### Try it:
In the records, each line holding "Crimes" must be reported.

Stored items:
:::

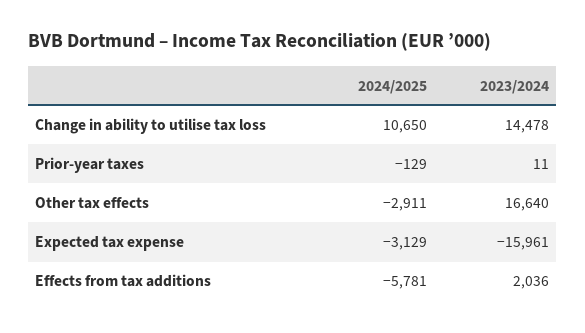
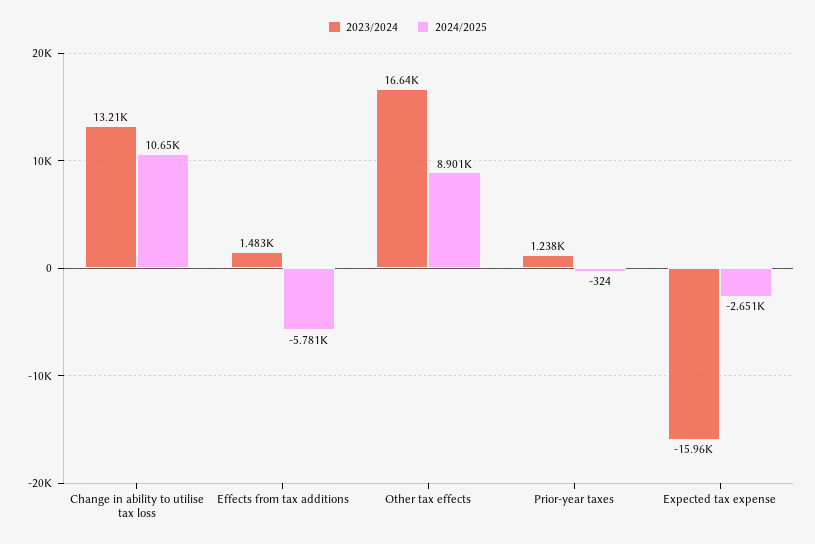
  {
    "2024/2025": {
      "Change in ability to utilise tax loss": 10650,
-     "Prior-year taxes": -129,
+     "Prior-year taxes": -324,
-     "Other tax effects": -2911,
+     "Other tax effects": 8901,
-     "Expected tax expense": -3129,
+     "Expected tax expense": -2651,
      "Effects from tax additions": -5781
    },
    "2023/2024": {
-     "Change in ability to utilise tax loss": 14478,
+     "Change in ability to utilise tax loss": 13210,
-     "Prior-year taxes": 11,
+     "Prior-year taxes": 1238,
      "Other tax effects": 16640,
      "Expected tax expense": -15961,
-     "Effects from tax additions": 2036
+     "Effects from tax additions": 1483
    }
  }

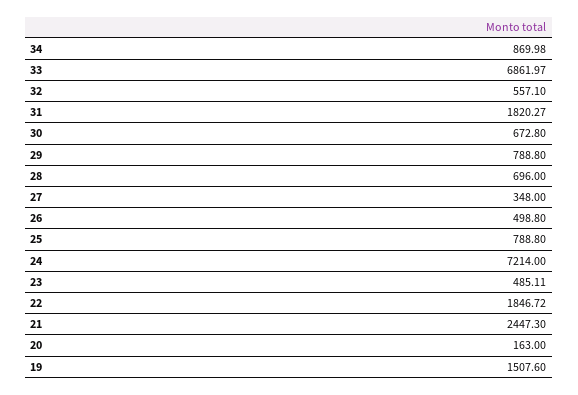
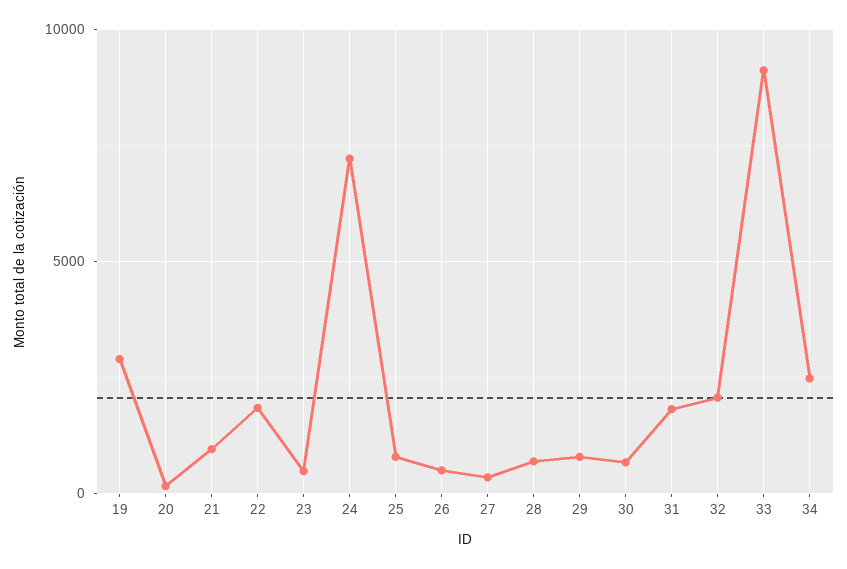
  {
-   "34": 869.98,
+   "34": 2500,
-   "33": 6861.97,
+   "33": 9000,
-   "32": 557.1,
+   "32": 2000,
    "31": 1820.27,
    "30": 672.8,
    "29": 788.8,
    "28": 696,
    "27": 348,
    "26": 498.8,
    "25": 788.8,
    "24": 7214,
    "23": 485.11,
    "22": 1846.72,
-   "21": 2447.3,
+   "21": 1000,
    "20": 163,
-   "19": 1507.6
+   "19": 3000
  }

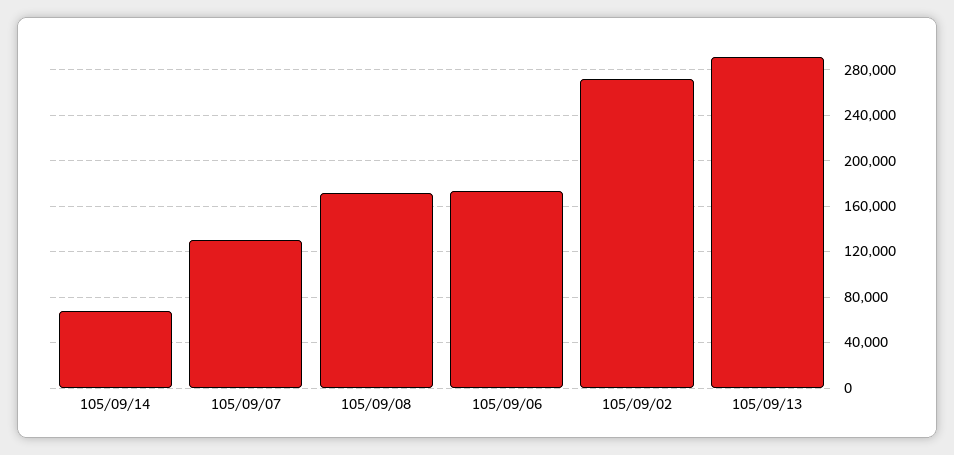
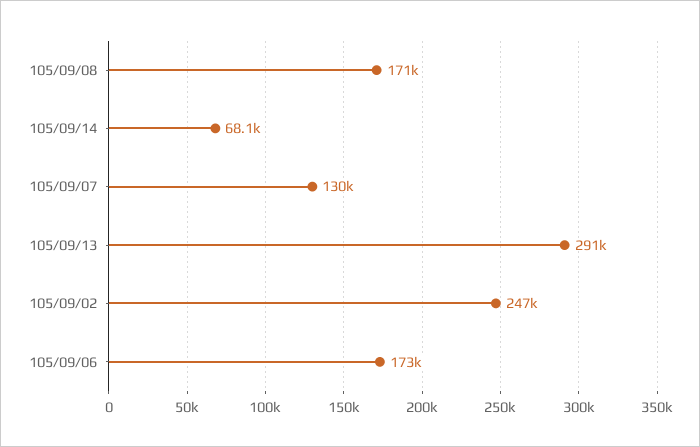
  {
    "105/09/14": 68100,
    "105/09/07": 130000,
    "105/09/08": 171000,
    "105/09/06": 173000,
-   "105/09/02": 270000,
+   "105/09/02": 247000,
    "105/09/13": 291000
  }

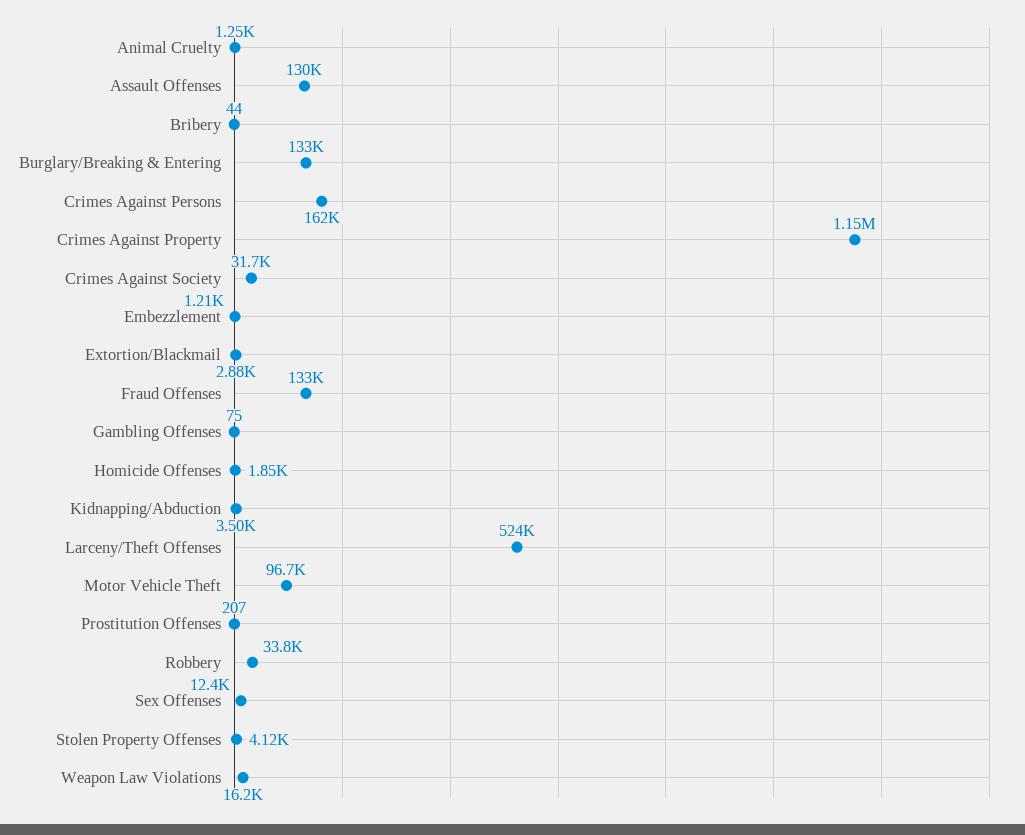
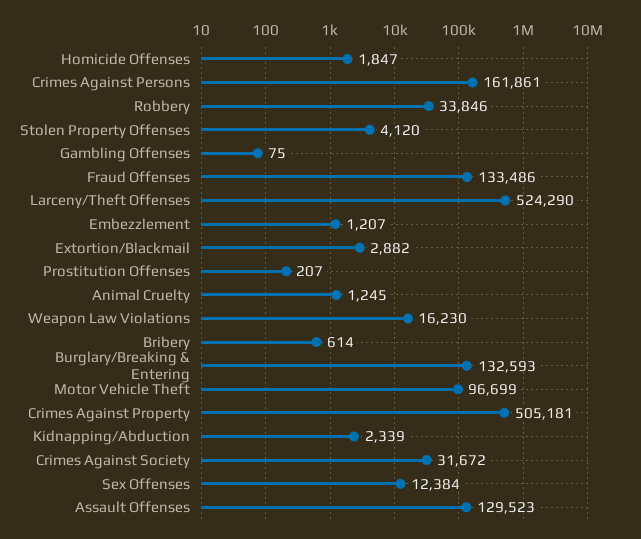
  {
    "Animal Cruelty": 1245,
    "Assault Offenses": 129523,
-   "Bribery": 44,
+   "Bribery": 614,
    "Burglary/Breaking & Entering": 132593,
    "Crimes Against Persons": 161861,
-   "Crimes Against Property": 1150000,
+   "Crimes Against Property": 505181,
    "Crimes Against Society": 31672,
    "Embezzlement": 1207,
    "Extortion/Blackmail": 2882,
    "Fraud Offenses": 133486,
    "Gambling Offenses": 75,
    "Homicide Offenses": 1847,
-   "Kidnapping/Abduction": 3500,
+   "Kidnapping/Abduction": 2339,
    "Larceny/Theft Offenses": 524290,
    "Motor Vehicle Theft": 96699,
    "Prostitution Offenses": 207,
    "Robbery": 33846,
    "Sex Offenses": 12384,
    "Stolen Property Offenses": 4120,
    "Weapon Law Violations": 16230
  }

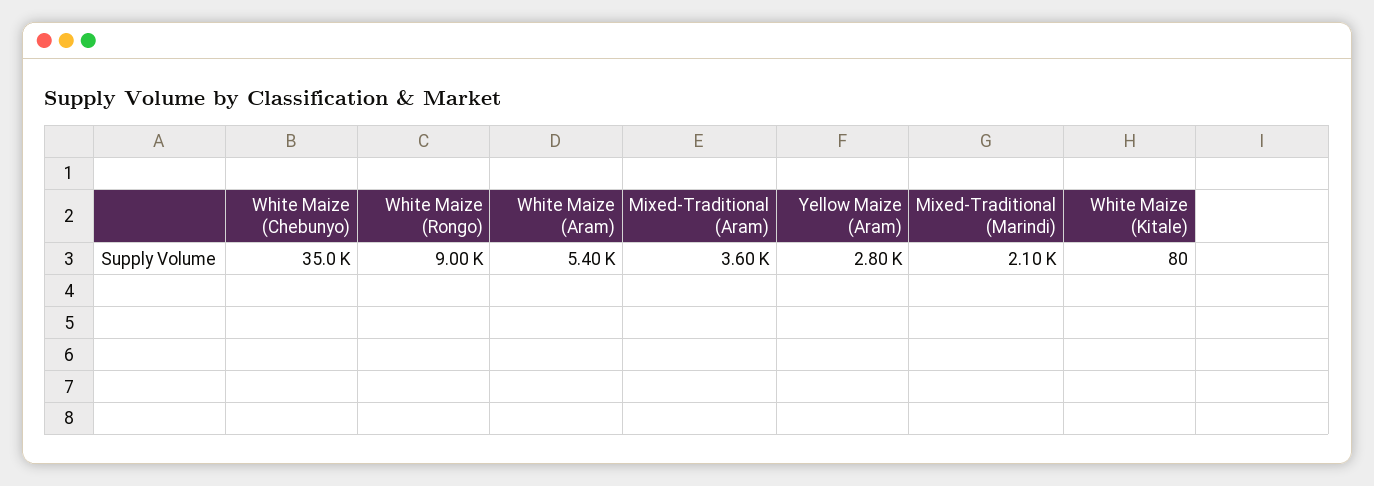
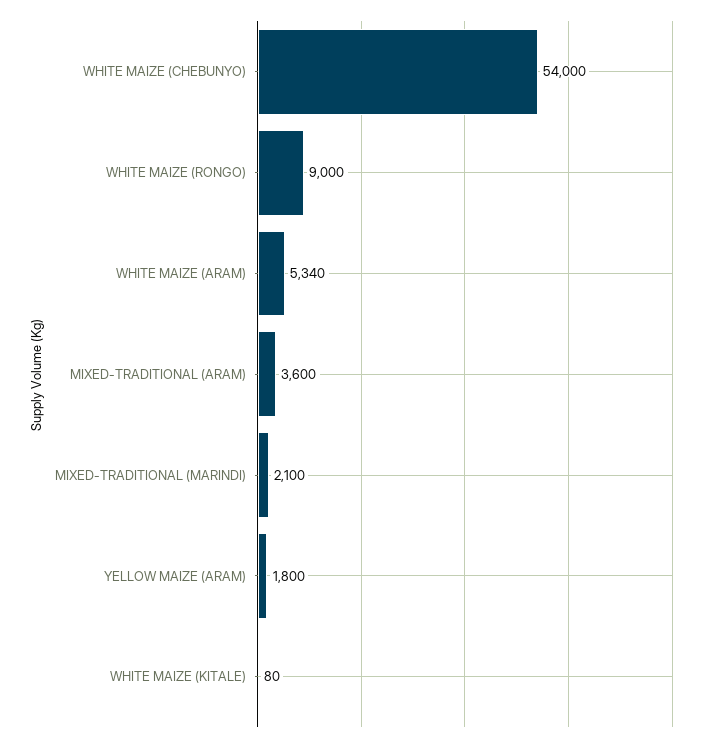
  {
-   "White Maize (Chebunyo)": 35000,
+   "White Maize (Chebunyo)": 54000,
    "White Maize (Rongo)": 9000,
-   "White Maize (Aram)": 5400,
+   "White Maize (Aram)": 5340,
    "Mixed-Traditional (Aram)": 3600,
-   "Yellow Maize (Aram)": 2800,
+   "Yellow Maize (Aram)": 1800,
    "Mixed-Traditional (Marindi)": 2100,
    "White Maize (Kitale)": 80
  }

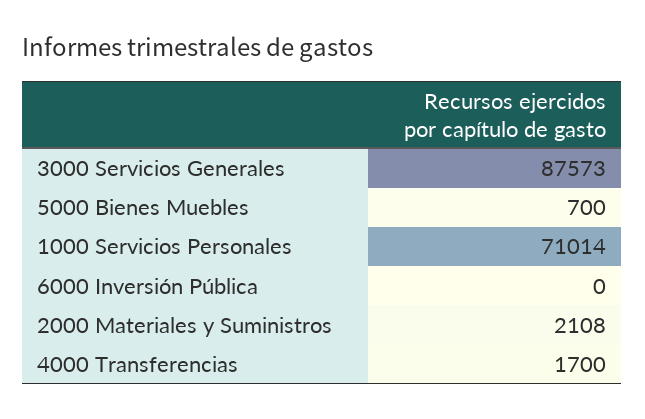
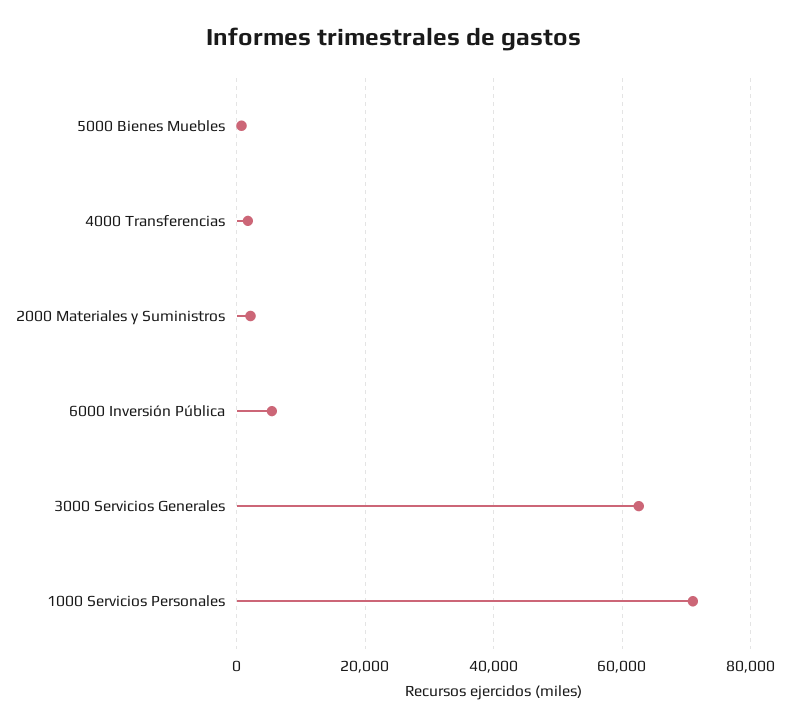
  {
-   "3000 Servicios Generales": 87573,
+   "3000 Servicios Generales": 62000,
    "5000 Bienes Muebles": 700,
    "1000 Servicios Personales": 71014,
-   "6000 Inversión Pública": 0,
+   "6000 Inversión Pública": 6000,
    "2000 Materiales y Suministros": 2108,
    "4000 Transferencias": 1700
  }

:::

### Solution for this task:
    "Crimes Against Persons": 161861,
-   "Crimes Against Property": 1150000,
+   "Crimes Against Property": 505181,
    "Crimes Against Society": 31672,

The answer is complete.